Companies also often don’t want to spend any incremental budget, and their IT Service Management practices treat computational resources are sparse, static, and expensive (Mainframe, Unix, Windows) rather than infinite, fungible and cheap (cloud, Linux, etc.): you have to wait months to get a server. Once you layer in audit, compliance, and security (other resources that are treated as sparse and have endless downside/risk if something goes wrong [you get hacked!] and little upside to speeding it up), it delays things even further.
In short, management has framed the whole process of “doing software” in a way that’s slow and expensive. Thus, by (un)intention, doing software is slow and expensive.
(The the next item is a consequence too much resource control: the unwillingness to train and spend time on “the factory.”)
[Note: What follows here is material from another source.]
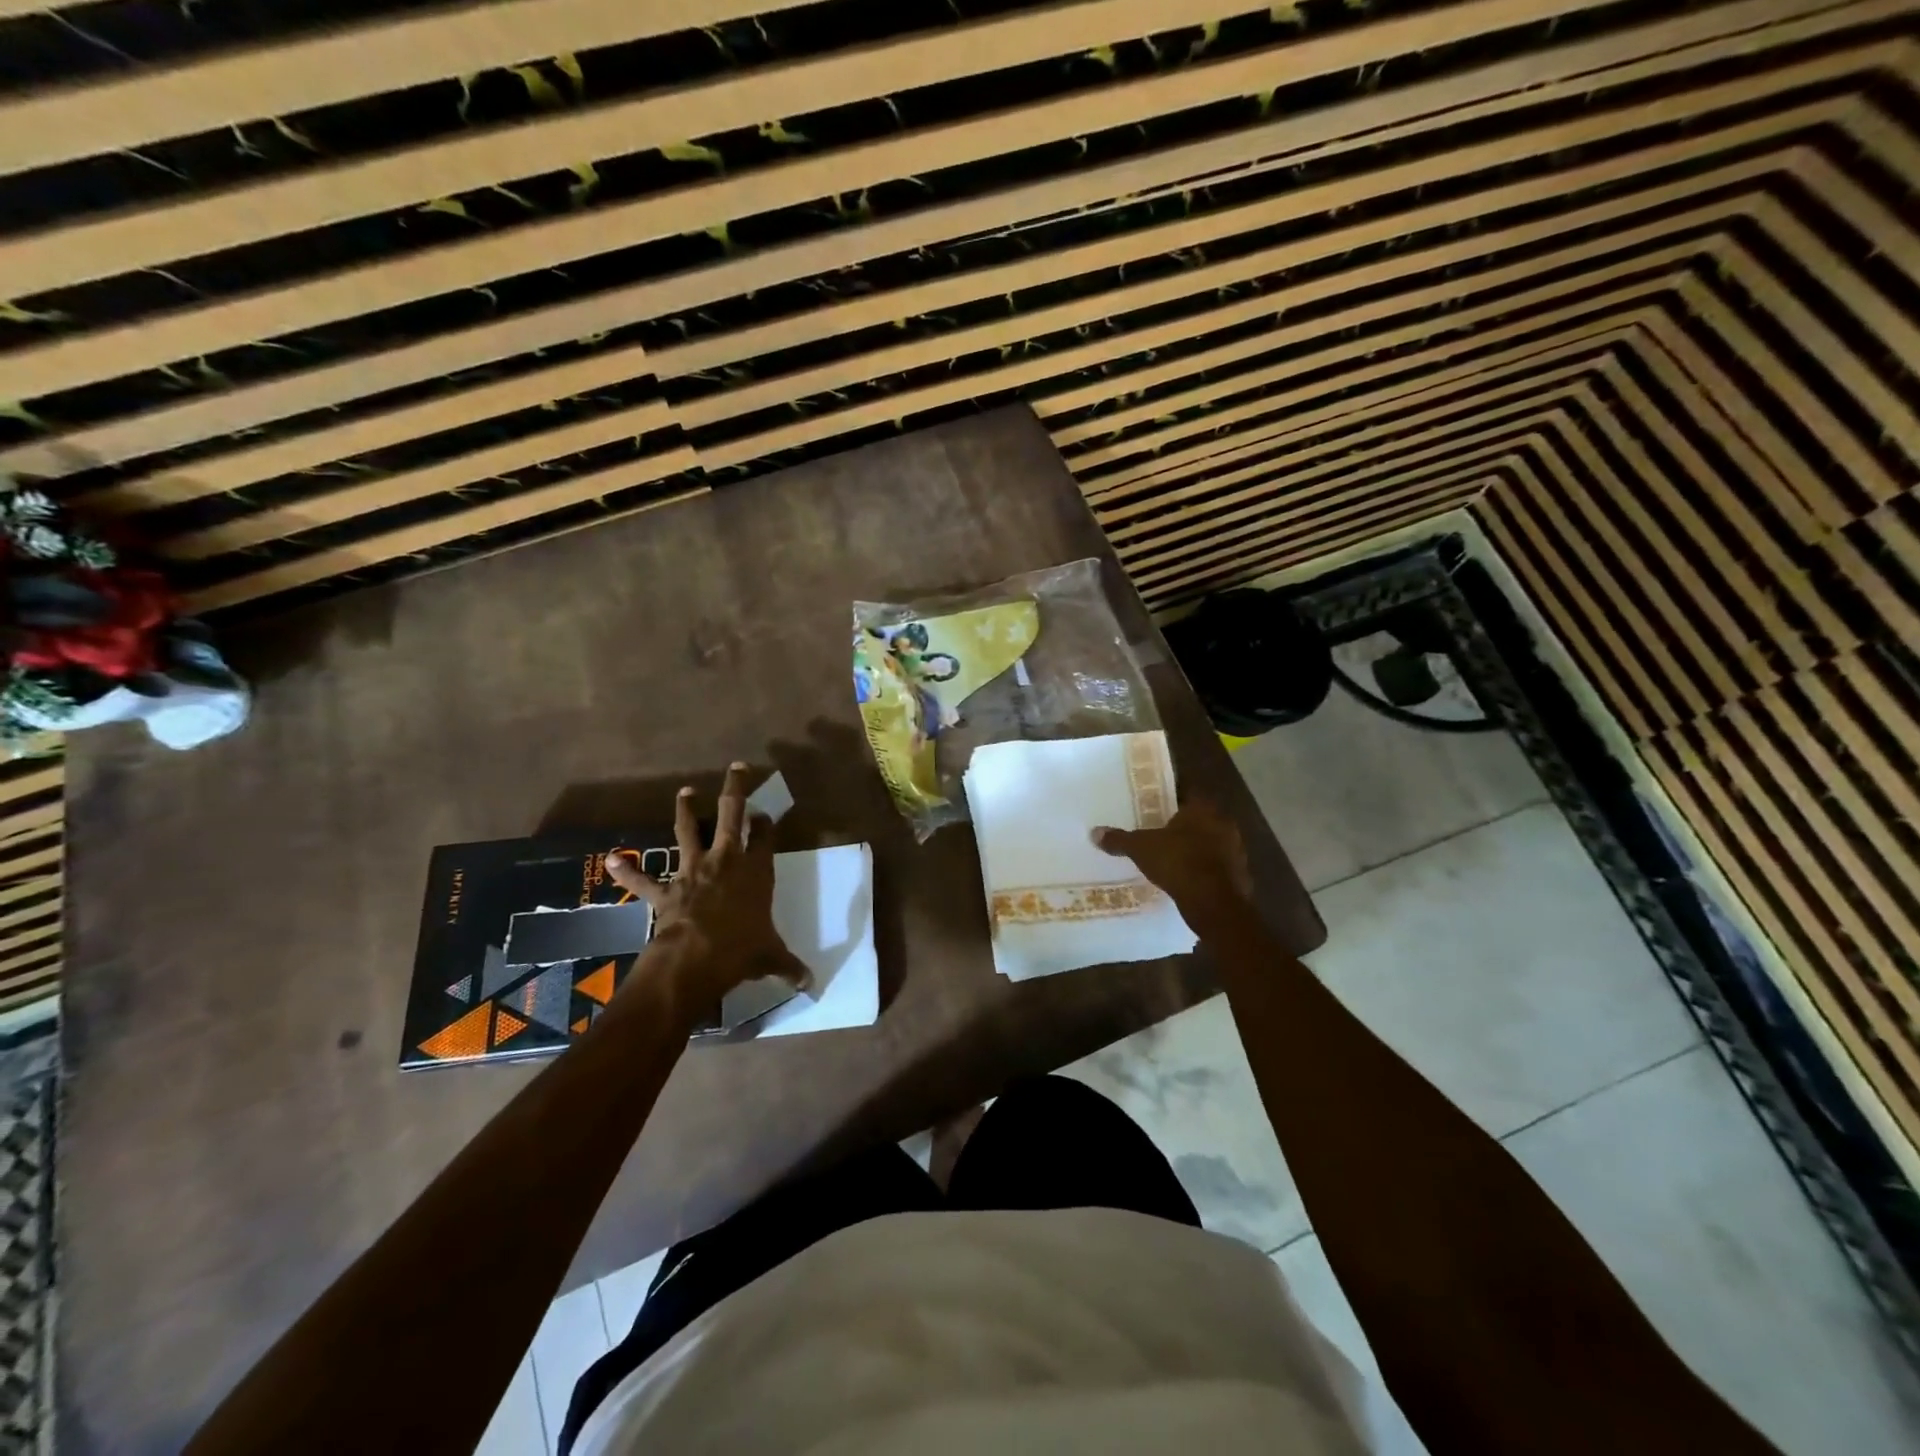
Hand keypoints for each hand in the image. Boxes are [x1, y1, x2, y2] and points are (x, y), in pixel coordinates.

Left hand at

4. “You’re doing it wrong.”
Many of the productive practices in software — like using version control, doing CI and CD, writing tests before code, A/B testing, strict automation etc. — seems like a lot of unnecessary work until you’ve experienced the benefits, mostly in the medium and the long term. It’s always easier to just SCP code onto a server, or demo your application on someone’s laptop instead of doing the proper CI/CD pipeline and automation modeling on a real production environment. I’m still shocked at this, but most large organizations follow very little, if any good software development practices:
Fixing this is tedious, “hand-to-hand” battle: OK, so, start writing tests first… fully automate your builds and get a proper environment that you can deploy at will to, etc. That’s likely a good 3–6 months of calendar time right there (for training, screwing up, then re-training, and also building all your own platforms if you don’t just use off the shelf workflows) before you can start really getting into the flow of shipping code.
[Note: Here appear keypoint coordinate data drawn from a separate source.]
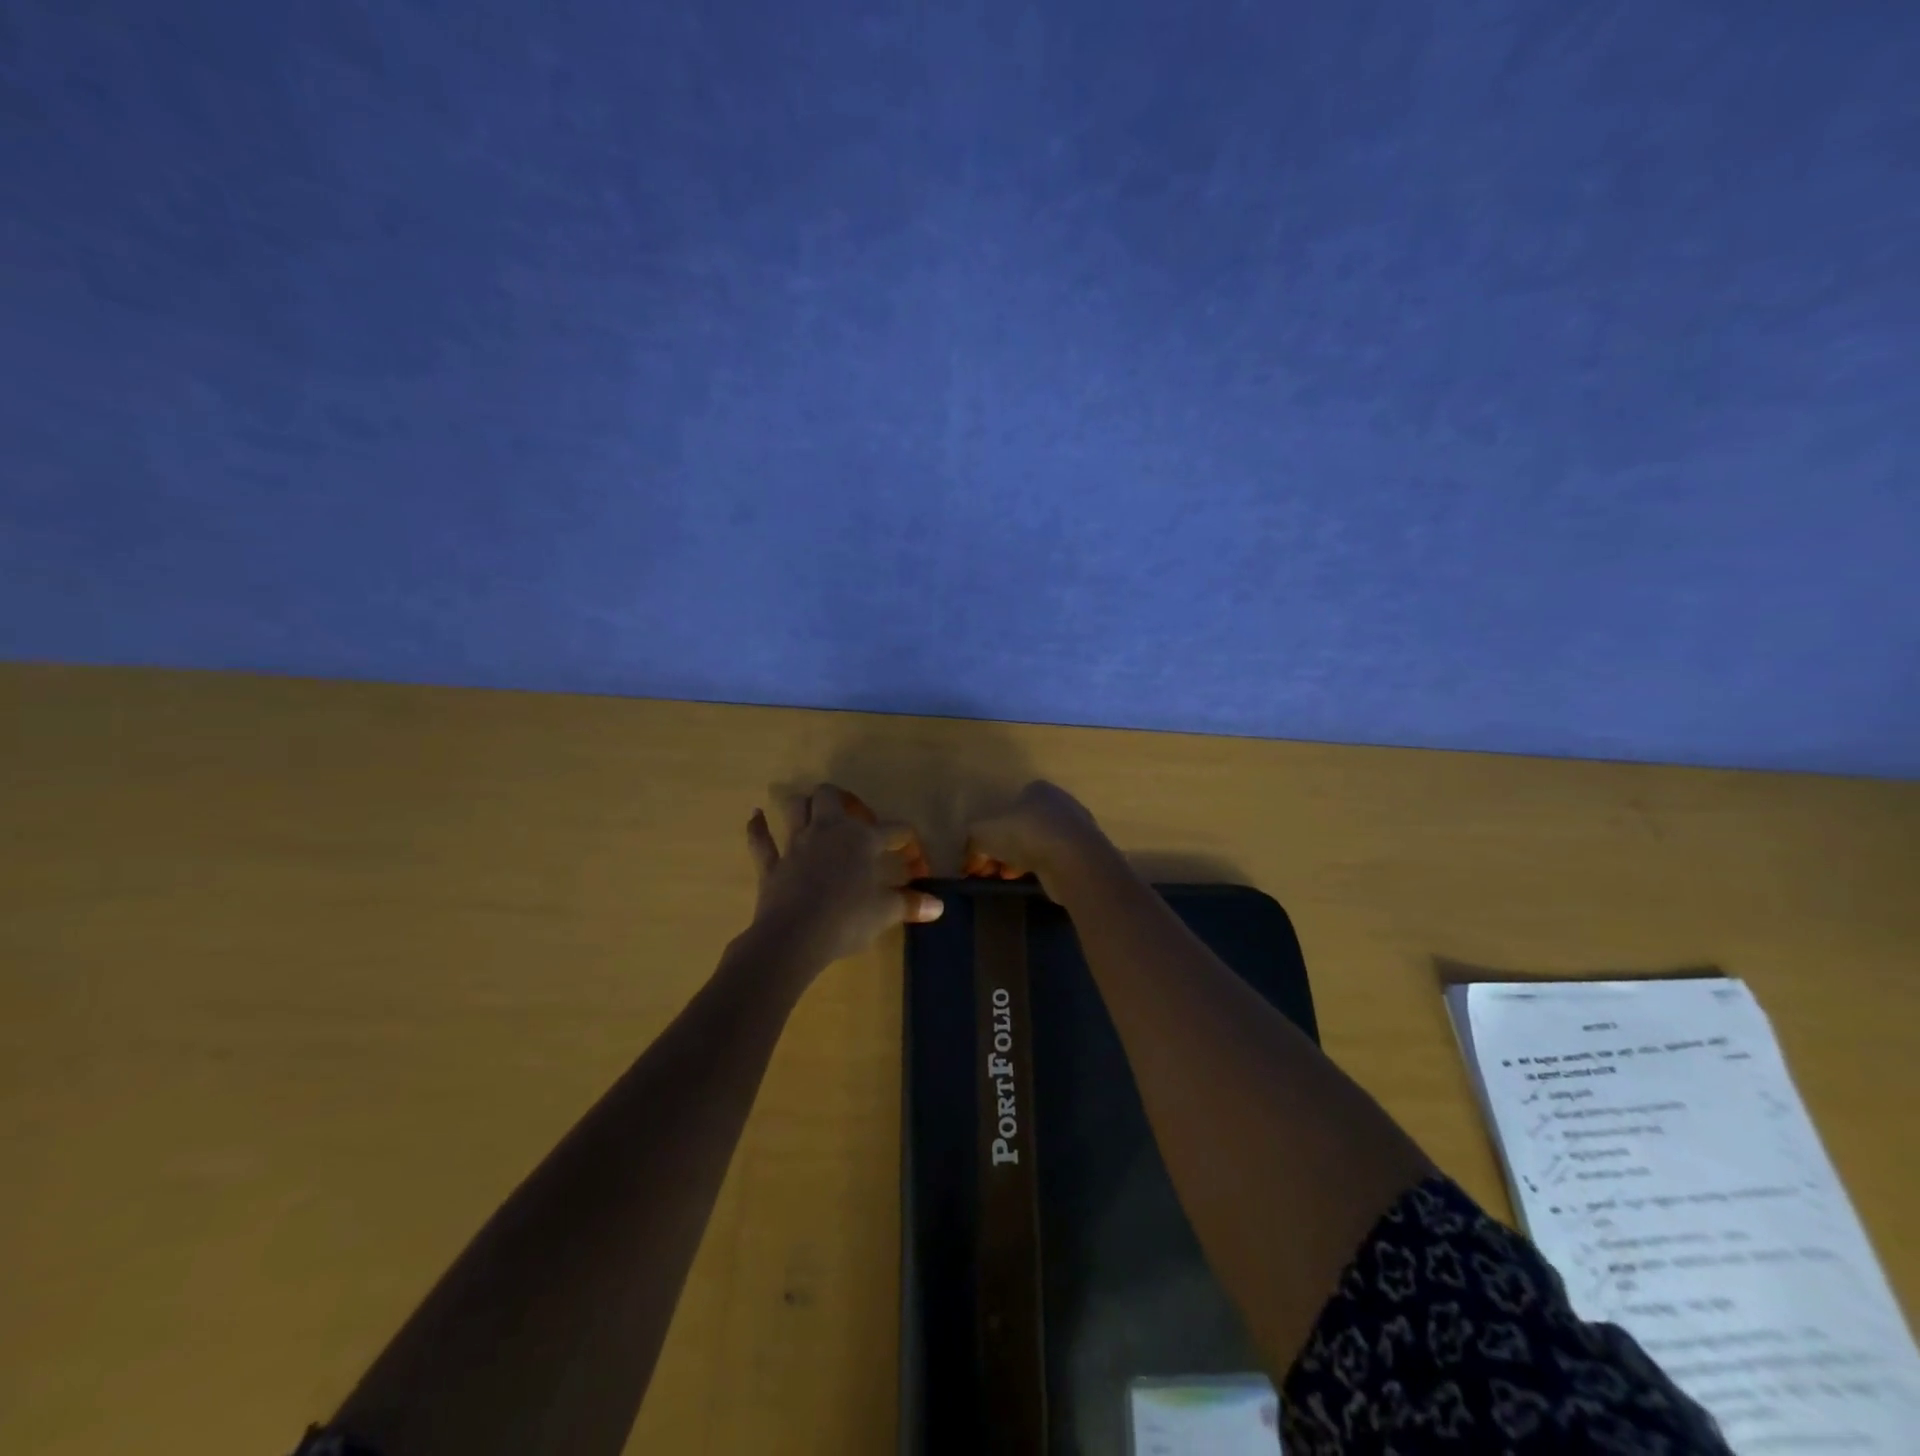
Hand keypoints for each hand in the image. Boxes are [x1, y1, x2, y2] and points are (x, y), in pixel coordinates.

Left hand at [746, 785, 942, 971]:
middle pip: (830, 797)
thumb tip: (938, 906)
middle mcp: (828, 831)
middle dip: (842, 800)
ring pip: (795, 807)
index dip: (908, 843)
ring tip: (809, 809)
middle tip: (853, 817)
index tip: (915, 862)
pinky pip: (760, 839)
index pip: (894, 830)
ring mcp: (796, 844)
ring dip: (801, 804)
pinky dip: (757, 827)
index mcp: (862, 839)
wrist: (795, 936)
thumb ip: (910, 905)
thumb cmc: (847, 919)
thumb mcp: (884, 912)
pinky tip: (756, 816)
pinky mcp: (771, 864)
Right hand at [963, 780, 1118, 899]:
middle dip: (1002, 849)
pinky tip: (1026, 881)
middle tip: (989, 870)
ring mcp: (1075, 828)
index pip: (1006, 807)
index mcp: (1037, 789)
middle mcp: (1059, 803)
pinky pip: (1053, 860)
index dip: (988, 832)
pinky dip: (1038, 869)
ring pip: (1037, 844)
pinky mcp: (1084, 853)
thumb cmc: (1026, 835)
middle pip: (1021, 827)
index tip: (979, 855)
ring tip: (1004, 878)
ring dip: (1017, 861)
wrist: (1074, 861)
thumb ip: (972, 841)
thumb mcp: (983, 833)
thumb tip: (969, 858)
5. Innovation takes a lot more time than you think.
Corporate managers and product owners don’t understand how much work is involved in innovation. In my experience, “management” thinks that their dictates and “requirements” are clear and straightforward. They think they’re dealing with the “known knowns” quadrant of Rumsfeldian knowledge, but at best they’re dealing with “known unknowns,” and likely deal with “unknown unknowns”…about their own wants and desires!
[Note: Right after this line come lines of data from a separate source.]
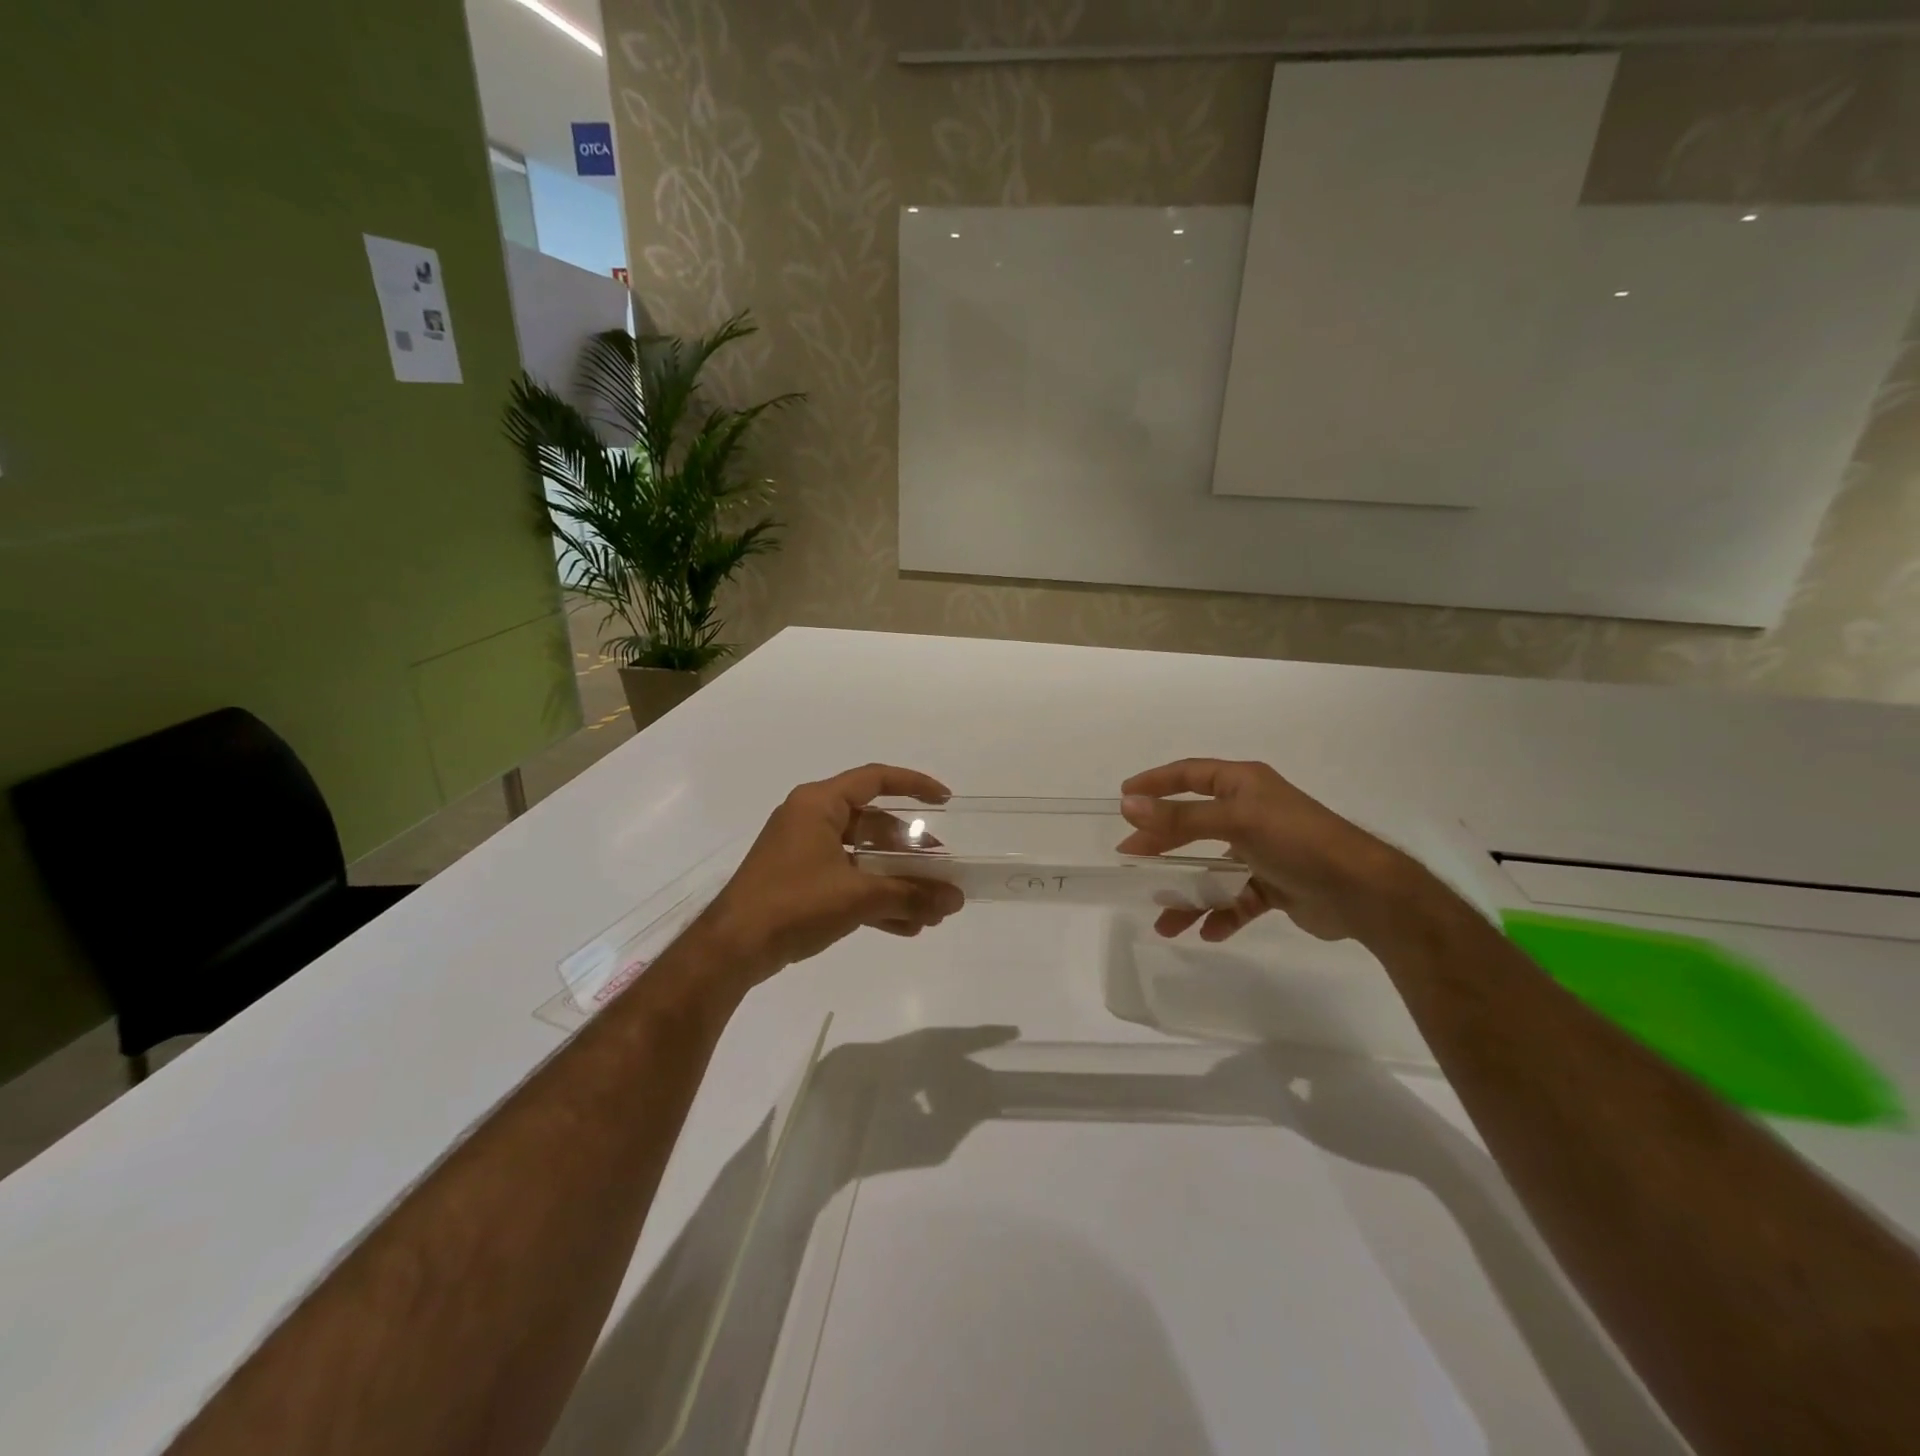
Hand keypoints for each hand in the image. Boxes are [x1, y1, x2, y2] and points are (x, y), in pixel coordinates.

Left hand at [700, 764, 965, 982]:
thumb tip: (955, 900)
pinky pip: (847, 879)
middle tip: (940, 871)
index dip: (914, 785)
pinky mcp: (799, 881)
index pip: (875, 779)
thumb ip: (910, 895)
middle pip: (873, 824)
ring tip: (929, 909)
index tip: (945, 801)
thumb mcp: (858, 897)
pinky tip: (904, 926)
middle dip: (910, 851)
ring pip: (862, 856)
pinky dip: (873, 897)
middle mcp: (811, 819)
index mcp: (819, 804)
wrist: (732, 949)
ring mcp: (803, 851)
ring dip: (895, 881)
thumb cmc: (794, 904)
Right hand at [1115, 758, 1421, 945]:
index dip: (1156, 782)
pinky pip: (1237, 898)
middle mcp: (1251, 812)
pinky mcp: (1275, 885)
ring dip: (1188, 893)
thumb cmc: (1297, 842)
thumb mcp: (1235, 822)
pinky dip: (1222, 913)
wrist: (1364, 893)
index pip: (1191, 775)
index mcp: (1244, 785)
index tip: (1124, 795)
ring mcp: (1263, 850)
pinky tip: (1208, 931)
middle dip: (1162, 843)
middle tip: (1130, 858)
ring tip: (1164, 920)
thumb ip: (1181, 818)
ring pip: (1212, 868)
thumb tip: (1129, 805)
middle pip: (1194, 823)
For example, as a requester of software, you often have no idea what you actually want until you see it several times. This means you need to set-up a process to continually check-in on progress (e.g., demos ever 1–2 weeks with the option to change direction) and, more importantly, be involved: management must “spend” their attention on the software development process. And at the same time, you have to resist the urge to manage by table flipping and instead be happy “learning by failing.”
6. Technical debt and legacy are rarely addressed, let alone quantified.
Most any large organization will have a pile of legacy applications and processes. Most of this will be riddled by technical debt, if only parts of the system that (a.) no one really understands how they works, and, (b.) there really aren’t automated tests. This means — building on Michael Feather’s Legacy Code Dilemma — that it’s too high risk to touch/change your legacy code, let alone do it quickly. Beyond just modifying those systems, this can include integrating with systems as well, usually highly customized ERP systems that any business needs to work with to actually do work. While it’s possible to “refactor” code, I’m becoming more and more of the opinion that at best you quarantine it (or do some “strangler pattern” mumbo jumbo if you’re really good), or just put it all on an a piece off ice, light it on fire, and shove it off into the ocean.